Esperanças, tantos sonhos, desencontros, dores e solidão.
Mas podem também servir de caminhos de volta pra casa,
onde a paz e a vida podem, enfim, se encontrar” (LCI 557).
Foi entre perguntas, partilhas e buscas por caminhos de esperança que seguiu, neste sábado (30), em São Leopoldo/RS, o Seminário Nacional de Missão na Metrópole da IECLB. Reunindo Ministras, Ministros, lideranças e representantes de Sínodos com atuação em grandes centros urbanos, o encontro aprofundou reflexões sobre acolhimento, pertencimento e as possibilidades da vida comunitária em meio às dinâmicas aceleradas e, muitas vezes, solitárias das cidades.
Na reflexão A essência do acolher, o Pastor Gerson Acker e a psicóloga Regina Célia Ferrarini propuseram compreender o acolhimento como elemento central para a Missão da Igreja nas metrópoles. A partir da imagem do “balde furado”, destacaram que, embora a Igreja ofereça sentido, espiritualidade e comunidade, muitas pessoas não permanecem devido às fragilidades da vida urbana — como solidão, ansiedade e rupturas — que dificultam a construção de vínculos. Nesse contexto, o acolhimento intencional aparece como prática capaz de criar pertencimento, fortalecer relações e permitir que a experiência de fé encontre espaço para criar raízes.

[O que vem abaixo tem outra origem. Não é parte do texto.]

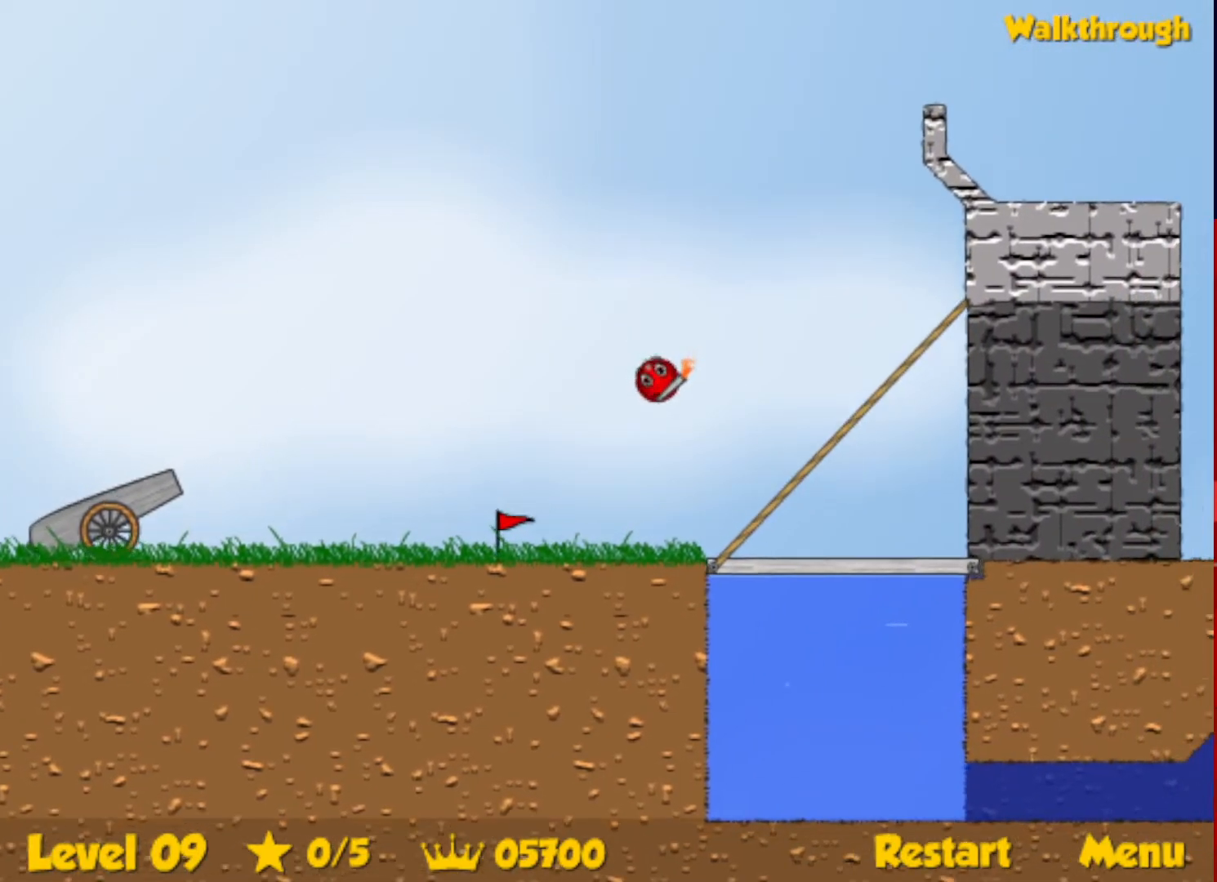
{"keys": [], "events": [[384, "up", "up"], [400, "right", "up"]]}
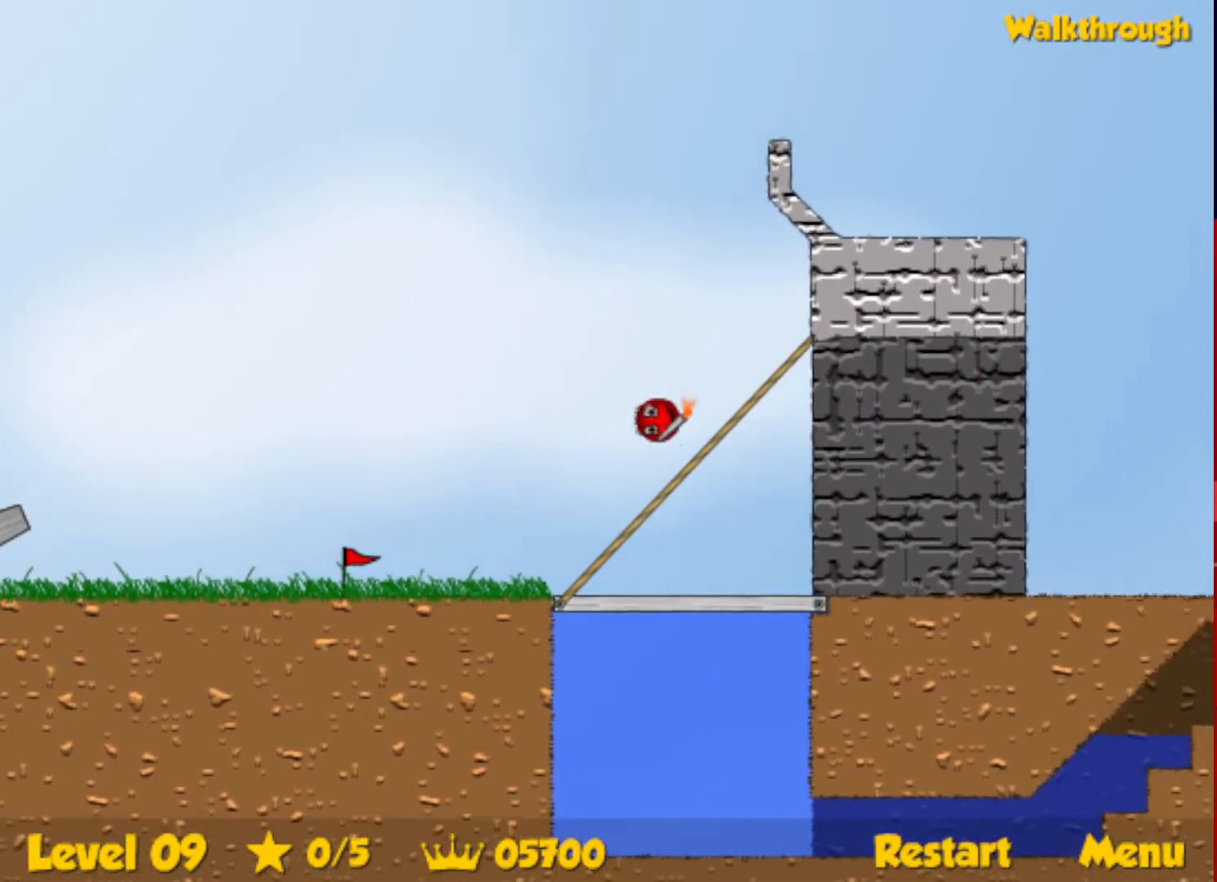
{"keys": [], "events": []}
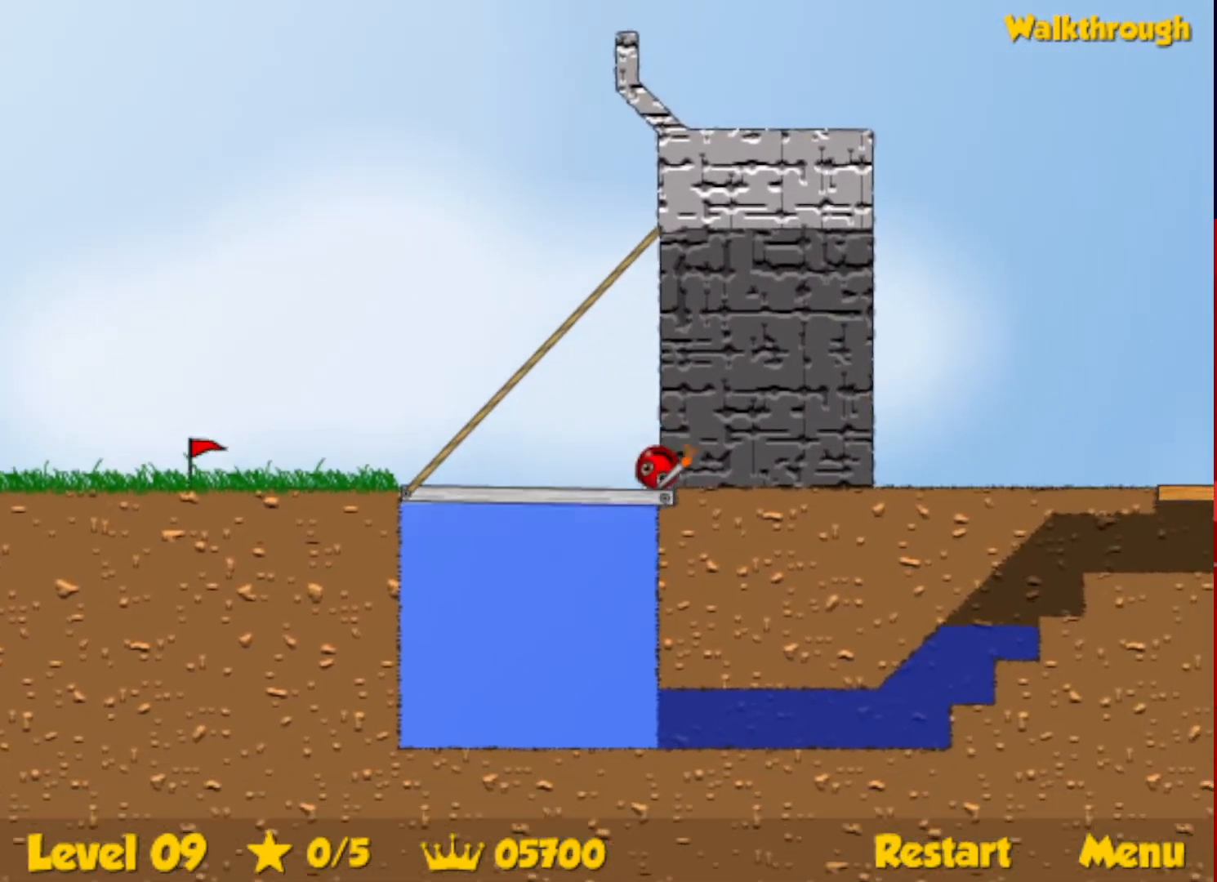
{"keys": [], "events": []}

A reflexão também destacou que acolher não é apenas uma atitude pontual, mas expressão concreta da graça de Deus. Inspirada na prática de Jesus e no testemunho da igreja primitiva, a acolhida torna-se dimensão essencial da vida comunitária, tornando visíveis, nas relações do cotidiano, o cuidado, a dignidade e a inclusão que marcam o Evangelho. Em diferentes momentos do encontro, voltou a aparecer a pergunta sobre como preencher os vazios deixados pela vida urbana e como construir Comunidades em que as pessoas se sintam vistas, lembradas e parte de algo maior.

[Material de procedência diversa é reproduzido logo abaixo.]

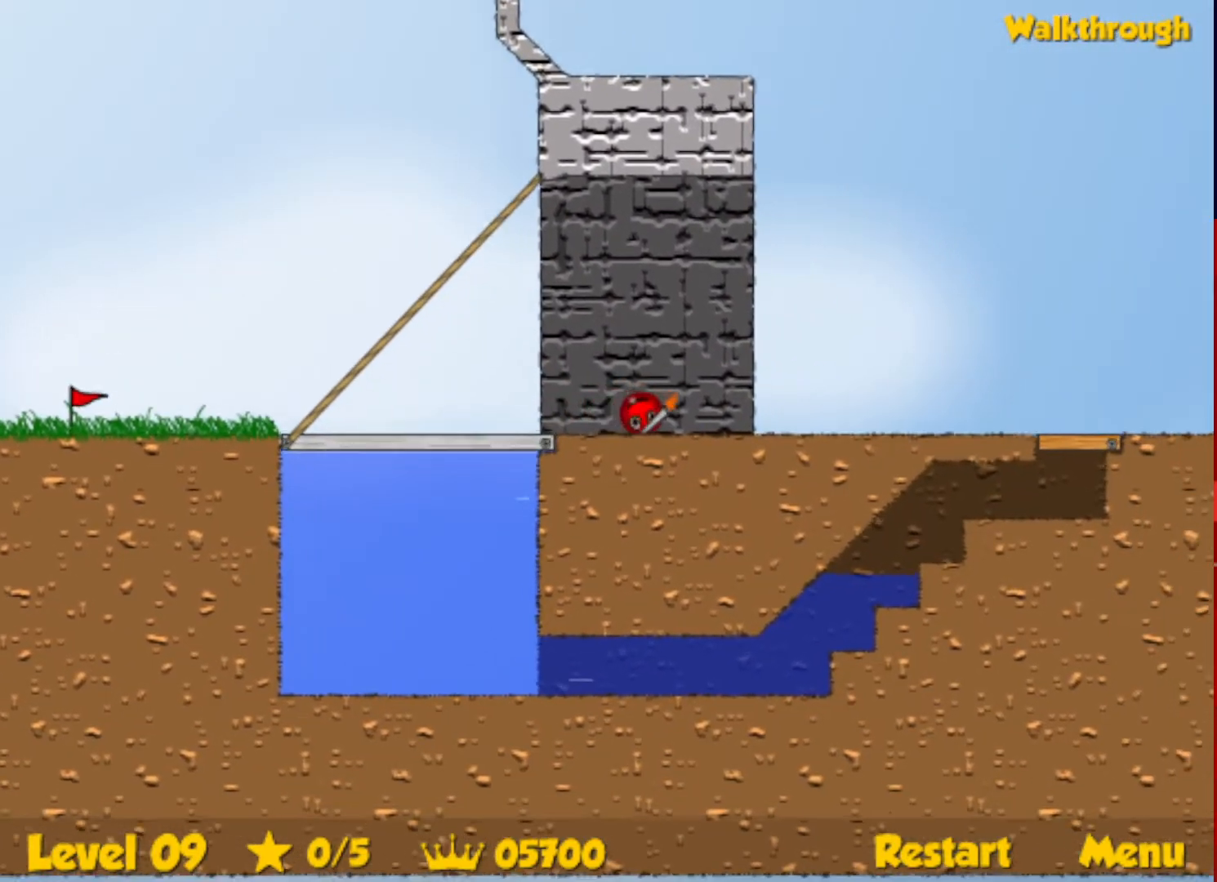
{"keys": [], "events": []}
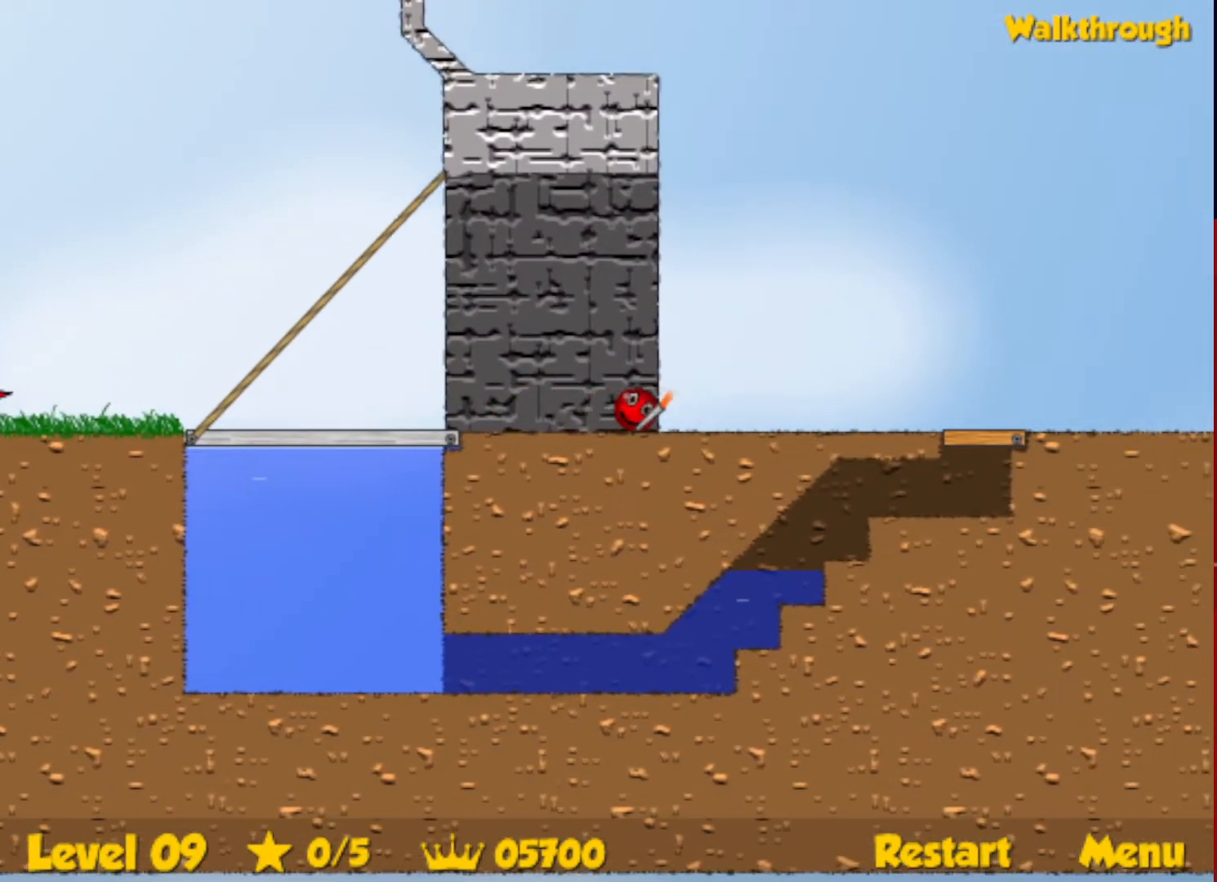
{"keys": [], "events": []}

Na sequência, a musicista Soraya Heinrich Eberle conduziu a palestra Caminhos de encontro: possibilidades para o Culto na metrópole. A reflexão abordou o Culto cristão como espaço de encontro entre Deus e a Comunidade, ao mesmo tempo em que questionou: o Culto cristão está em crise? Em diálogo com as transformações culturais, os movimentos migratórios e as novas formas de espiritualidade presentes nas cidades, Soraya destacou que liturgia, música, linguagem, símbolos e espaços também comunicam visões de Deus e de Comunidade. Nesse sentido, defendeu uma liturgia viva e encarnada, capaz de preservar a identidade luterana sem se tornar rígida ou desconectada da realidade contemporânea.
Após as palestras, as pessoas participantes tiveram um tempo de fala e partilha de experiências, seguido pela continuidade dos grupos de trabalho temáticos, que reuniram proposições relacionadas à Evangelização, Formação, Comunicação, Música/Liturgia e Urbanidade, Diaconia e Sustentabilidade. As atividades do dia encerraram com uma meditação inspirada no caminho de Emaús: no cair da tarde, quando o céu se encontra entre a luz e a escuridão, duas pessoas convidam Jesus a permanecer. E é justamente na comunhão e no partir do pão que o estranho se torna presença reconhecida, transformando o caminho em reencontro.
SUSTENTABILIDADE – Durante o encontro também foi apresentada a compensação de carbono realizada para o Seminário. O cálculo foi desenvolvido pelo físico e engenheiro ambiental Johannes Gerlach, do Galo Verde, resultando no plantio de 52 mudas de árvores em Dona Francisca/RS, município atingido pelas enchentes de 2024 no Rio Grande do Sul. A ação foi viabilizada em parceria com a Fundação Luterana de Diaconia (FLD), por meio do Centro de Apoio e Promoção da Agroecologia (CAPA) – Núcleo de Santa Cruz do Sul.